Brief 1:
Reproduce the passage about the proposed acquisition of the defendant from "Mr Richardson’s initial" up to and including "the proposed transaction.", word for word.

Provided text: Begin

Mr Richardson’s primary concern was to secure the defendant’s regulatory platform but he recognised the defendant had some good personnel in its area of expertise, namely advising on and undertaking fundraising transactions in the oil, gas and natural resources sectors. Mr Richardson planned to expand the business into areas in which he had particular experience, namely property, resources and technology. As for Mr Fox-Davies, it was far from clear what he would do following the defendant’s acquisition and he was even contemplating the possibility of leaving the business altogether.
Mr Richardson’s initial proposal was to purchase 85% of the defendant’s issued share capital at book value. This would give Mr Richardson control of the defendant but allow Mr Fox-Davies to realise a modest sum and to have a share in the revenues generated by the defendant going forward. Both parties appreciated the proposal was subject to negotiation and, indeed, over the course of the next two months it developed into a proposal for Jendens to acquire the entire issued share capital of the defendant and for Mr Fox-Davies to acquire 15% of the ordinary shares of Jendens, preference shares with a nominal value of £90,000 and unsecured loan stock with nominal value of about £175,000. They each instructed solicitors to act in connection with the proposed transaction.
Against this background, Mr Richardson told Mr Fox-Davies that he had a good friend, Mr Lorenz, to whom he had already spoken about finding suitable new premises in the West End, and that Mr Lorenz would also be able to assist with the disposal of the Carmelite Street premises, the lease of which still had over 12 months to run. Mr Fox-Davies had no objection to Mr Richardson searching for new premises; he was, as he put it, “agnostic” on the matter of property. He took the view that if the proposed deal went through then Mr Richardson would have control of the defendant and the cost of the new premises would be borne by other investors. Mr Fox-Davies was, however, sure, and I accept, that Mr Richardson did not say to him that he was proposing to instruct Mr Lorenz to act on behalf of the defendant in connection with the search for new premises; nor did Mr Fox-Davies give Mr Richardson authority to instruct Mr Lorenz on behalf of the defendant. The defendant had no money and, whilst he still owned it, Mr Fox-Davies was simply not prepared to let it enter into arrangements of this kind with their attendant liabilities. As will be seen, this is entirely consistent with the course Mr Fox-Davies adopted in relation to the instruction of the defendant in connection with the disposal of the Carmelite Street premises.

Provided text: End
Task data: Begin

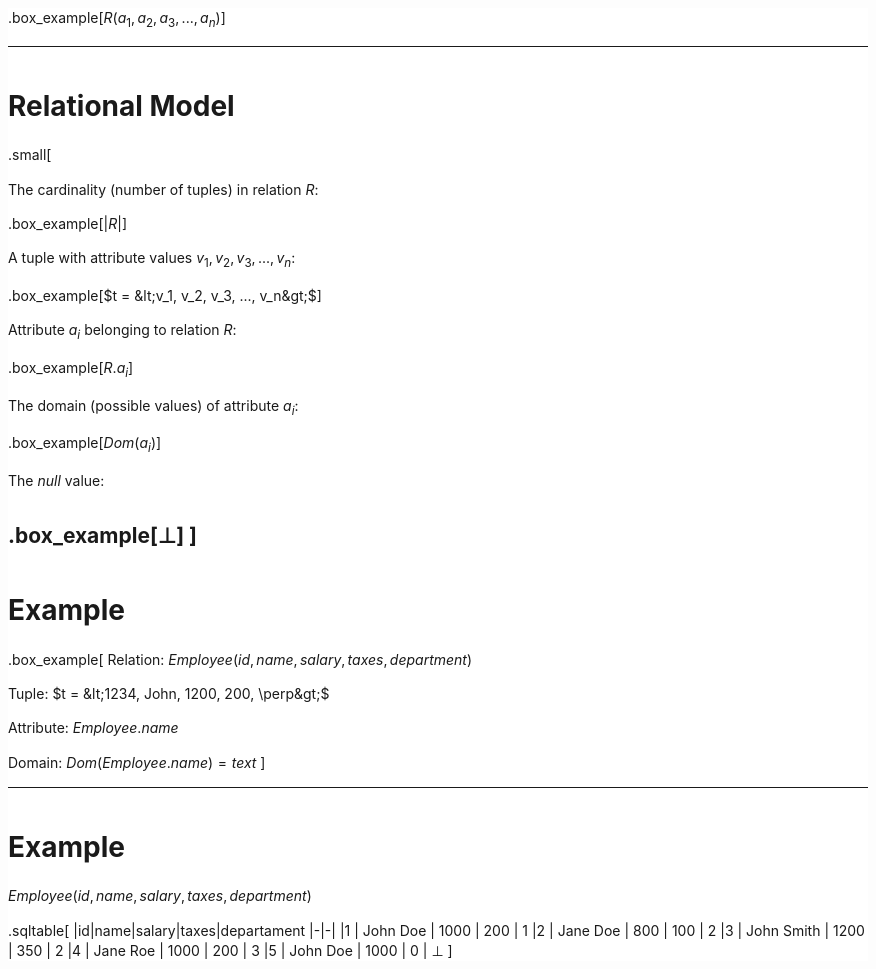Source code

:.box_example[$R(a_1, a_2, a_3, ..., a_n)$]

---

# Relational Model

.small[

The cardinality (number of tuples) in relation $R$:

.box_example[$|R|$]

A tuple with attribute values $v_1, v_2, v_3, ..., v_n$:

.box_example[$t = &lt;v_1, v_2, v_3, ..., v_n&gt;$]

Attribute $a_i$ belonging to relation $R$:

.box_example[$R.a_i$]

The domain (possible values) of attribute $a_i$:

.box_example[$Dom(a_i)$]

The *null* value:

.box_example[$\perp$]
]
---

# Example


.box_example[
Relation: $Employee(id, name, salary, taxes, department)$

Tuple: $t = &lt;1234, John, 1200, 200, \perp&gt;$

Attribute: $Employee.name$

Domain: $Dom(Employee.name) = text$
]

---

# Example

$Employee(id, name, salary, taxes, department)$

.sqltable[
|id|name|salary|taxes|departament
|-|-|
|1 | John Doe    | 1000 | 200 | 1
|2 | Jane Doe    | 800  | 100 | 2
|3 | John Smith  | 1200 | 350 | 2
|4 | Jane Roe    | 1000 | 200 | 3
|5 | John Doe    | 1000 | 0   | $\perp$
]
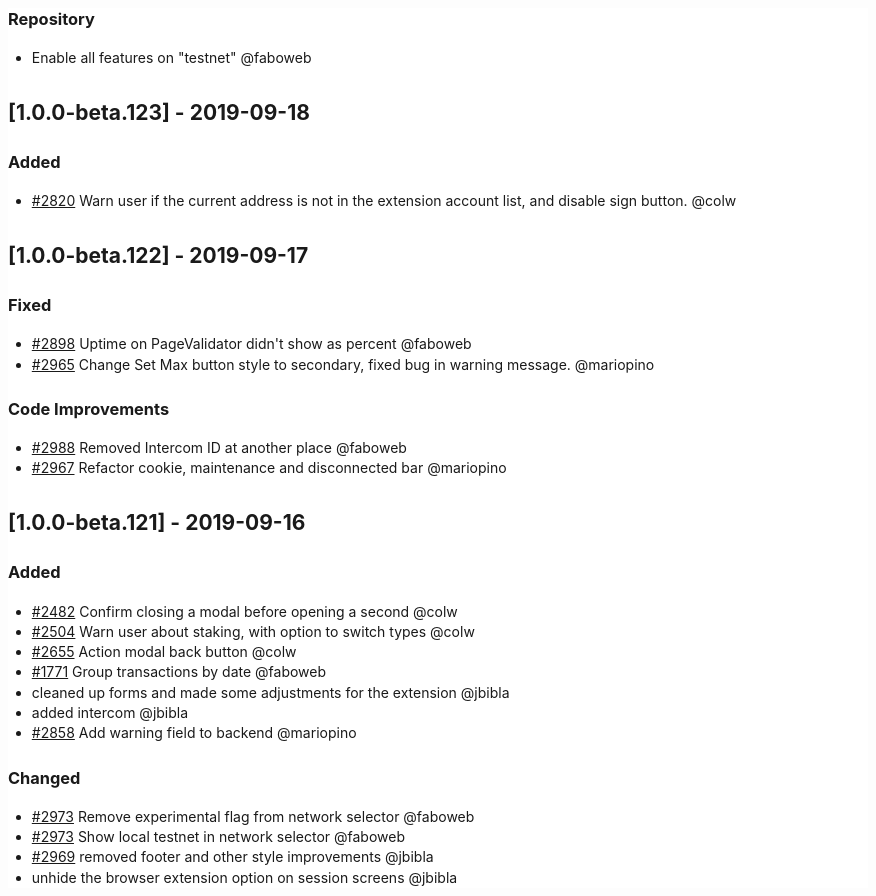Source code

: ### Repository

- Enable all features on "testnet" @faboweb

## [1.0.0-beta.123] - 2019-09-18

### Added

- [#2820](https://github.com/cosmos/lunie/issues/2820) Warn user if the current address is not in the extension account list, and disable sign button. @colw

## [1.0.0-beta.122] - 2019-09-17

### Fixed

- [#2898](https://github.com/cosmos/lunie/issues/2898) Uptime on PageValidator didn't show as percent @faboweb
- [#2965](https://github.com/cosmos/lunie/issues/2965) Change Set Max button style to secondary, fixed bug in warning message. @mariopino

### Code Improvements

- [#2988](https://github.com/cosmos/lunie/issues/2988) Removed Intercom ID at another place @faboweb
- [#2967](https://github.com/cosmos/lunie/issues/2967) Refactor cookie, maintenance and disconnected bar @mariopino

## [1.0.0-beta.121] - 2019-09-16

### Added

- [#2482](https://github.com/cosmos/lunie/issues/2482) Confirm closing a modal before opening a second @colw
- [#2504](https://github.com/cosmos/lunie/issues/2504) Warn user about staking, with option to switch types @colw
- [#2655](https://github.com/cosmos/lunie/issues/2655) Action modal back button @colw
- [#1771](https://github.com/cosmos/lunie/issues/1771) Group transactions by date @faboweb
- cleaned up forms and made some adjustments for the extension @jbibla
- added intercom @jbibla
- [#2858](https://github.com/cosmos/lunie/issues/2858) Add warning field to backend @mariopino

### Changed

- [#2973](https://github.com/cosmos/lunie/pull/2973) Remove experimental flag from network selector @faboweb
- [#2973](https://github.com/cosmos/lunie/pull/2973) Show local testnet in network selector @faboweb
- [#2969](https://github.com/cosmos/lunie/issues/2969) removed footer and other style improvements @jbibla
- unhide the browser extension option on session screens @jbibla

Task data: End

Brief 2:
In the saved data entries, write out the lines from the line with "## [1.0.0-beta.122] - 2019-09-17" up to and including the line with "### Changed", copying them unchanged.

Exercise result 1:
Mr Richardson’s initial proposal was to purchase 85% of the defendant’s issued share capital at book value. This would give Mr Richardson control of the defendant but allow Mr Fox-Davies to realise a modest sum and to have a share in the revenues generated by the defendant going forward. Both parties appreciated the proposal was subject to negotiation and, indeed, over the course of the next two months it developed into a proposal for Jendens to acquire the entire issued share capital of the defendant and for Mr Fox-Davies to acquire 15% of the ordinary shares of Jendens, preference shares with a nominal value of £90,000 and unsecured loan stock with nominal value of about £175,000. They each instructed solicitors to act in connection with the proposed transaction.

Exercise result 2:
## [1.0.0-beta.122] - 2019-09-17

### Fixed

- [#2898](https://github.com/cosmos/lunie/issues/2898) Uptime on PageValidator didn't show as percent @faboweb
- [#2965](https://github.com/cosmos/lunie/issues/2965) Change Set Max button style to secondary, fixed bug in warning message. @mariopino

### Code Improvements

- [#2988](https://github.com/cosmos/lunie/issues/2988) Removed Intercom ID at another place @faboweb
- [#2967](https://github.com/cosmos/lunie/issues/2967) Refactor cookie, maintenance and disconnected bar @mariopino

## [1.0.0-beta.121] - 2019-09-16

### Added

- [#2482](https://github.com/cosmos/lunie/issues/2482) Confirm closing a modal before opening a second @colw
- [#2504](https://github.com/cosmos/lunie/issues/2504) Warn user about staking, with option to switch types @colw
- [#2655](https://github.com/cosmos/lunie/issues/2655) Action modal back button @colw
- [#1771](https://github.com/cosmos/lunie/issues/1771) Group transactions by date @faboweb
- cleaned up forms and made some adjustments for the extension @jbibla
- added intercom @jbibla
- [#2858](https://github.com/cosmos/lunie/issues/2858) Add warning field to backend @mariopino

### Changed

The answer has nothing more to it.